§ **TO DO**:
Below are some records. Pull every line that contains the word "UCFWRs".

[THE INPUT Boundary: Start]

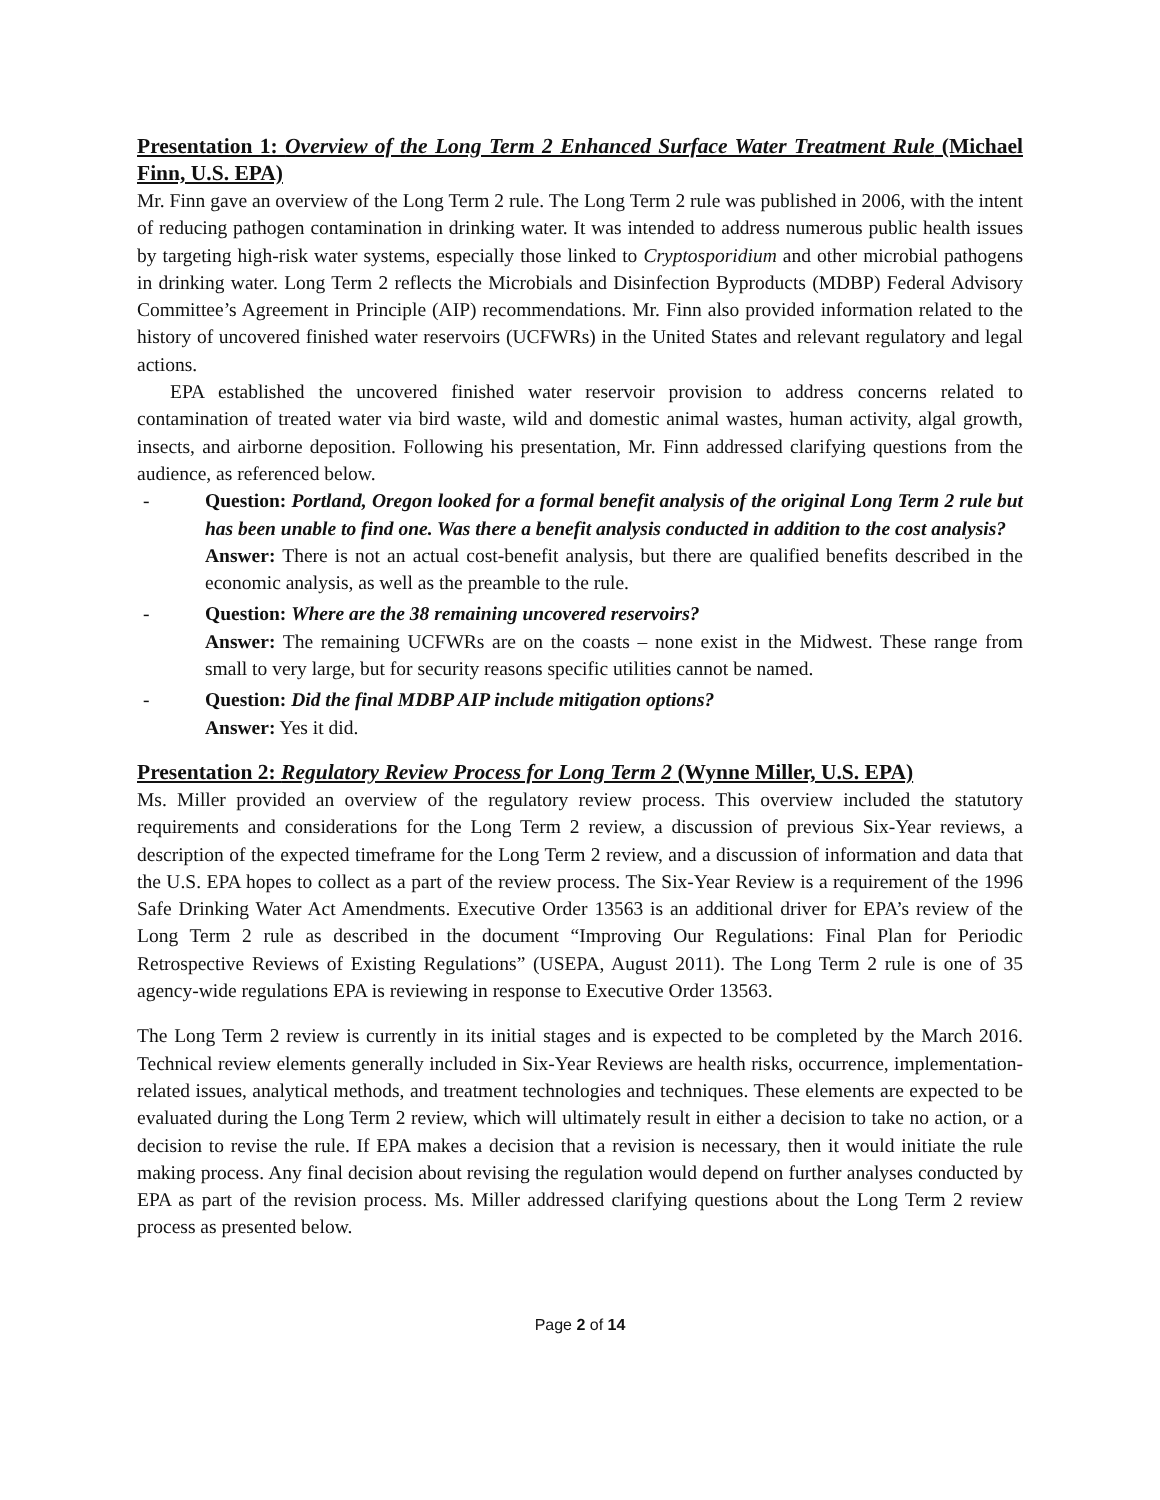Presentation 1: Overview of the Long Term 2 Enhanced Surface Water Treatment Rule (Michael Finn, U.S. EPA)
Mr. Finn gave an overview of the Long Term 2 rule. The Long Term 2 rule was published in 2006, with the intent of reducing pathogen contamination in drinking water. It was intended to address numerous public health issues by targeting high-risk water systems, especially those linked to Cryptosporidium and other microbial pathogens in drinking water. Long Term 2 reflects the Microbials and Disinfection Byproducts (MDBP) Federal Advisory Committee’s Agreement in Principle (AIP) recommendations. Mr. Finn also provided information related to the history of uncovered finished water reservoirs (UCFWRs) in the United States and relevant regulatory and legal actions.
EPA established the uncovered finished water reservoir provision to address concerns related to contamination of treated water via bird waste, wild and domestic animal wastes, human activity, algal growth, insects, and airborne deposition. Following his presentation, Mr. Finn addressed clarifying questions from the audience, as referenced below.
- Question: Portland, Oregon looked for a formal benefit analysis of the original Long Term 2 rule but has been unable to find one. Was there a benefit analysis conducted in addition to the cost analysis?
Answer: There is not an actual cost-benefit analysis, but there are qualified benefits described in the economic analysis, as well as the preamble to the rule.
- Question: Where are the 38 remaining uncovered reservoirs?
Answer: The remaining UCFWRs are on the coasts – none exist in the Midwest. These range from small to very large, but for security reasons specific utilities cannot be named.
- Question: Did the final MDBP AIP include mitigation options?
Answer: Yes it did.
Presentation 2: Regulatory Review Process for Long Term 2 (Wynne Miller, U.S. EPA)
Ms. Miller provided an overview of the regulatory review process. This overview included the statutory requirements and considerations for the Long Term 2 review, a discussion of previous Six-Year reviews, a description of the expected timeframe for the Long Term 2 review, and a discussion of information and data that the U.S. EPA hopes to collect as a part of the review process. The Six-Year Review is a requirement of the 1996 Safe Drinking Water Act Amendments. Executive Order 13563 is an additional driver for EPA’s review of the Long Term 2 rule as described in the document “Improving Our Regulations: Final Plan for Periodic Retrospective Reviews of Existing Regulations” (USEPA, August 2011). The Long Term 2 rule is one of 35 agency-wide regulations EPA is reviewing in response to Executive Order 13563.
The Long Term 2 review is currently in its initial stages and is expected to be completed by the March 2016. Technical review elements generally included in Six-Year Reviews are health risks, occurrence, implementation-related issues, analytical methods, and treatment technologies and techniques. These elements are expected to be evaluated during the Long Term 2 review, which will ultimately result in either a decision to take no action, or a decision to revise the rule. If EPA makes a decision that a revision is necessary, then it would initiate the rule making process. Any final decision about revising the regulation would depend on further analyses conducted by EPA as part of the revision process. Ms. Miller addressed clarifying questions about the Long Term 2 review process as presented below.
Page 2 of 14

[THE INPUT Boundary: End]

§ **RESULT OF THIS TASK**:
Mr. Finn gave an overview of the Long Term 2 rule. The Long Term 2 rule was published in 2006, with the intent of reducing pathogen contamination in drinking water. It was intended to address numerous public health issues by targeting high-risk water systems, especially those linked to Cryptosporidium and other microbial pathogens in drinking water. Long Term 2 reflects the Microbials and Disinfection Byproducts (MDBP) Federal Advisory Committee’s Agreement in Principle (AIP) recommendations. Mr. Finn also provided information related to the history of uncovered finished water reservoirs (UCFWRs) in the United States and relevant regulatory and legal actions.
Answer: The remaining UCFWRs are on the coasts – none exist in the Midwest. These range from small to very large, but for security reasons specific utilities cannot be named.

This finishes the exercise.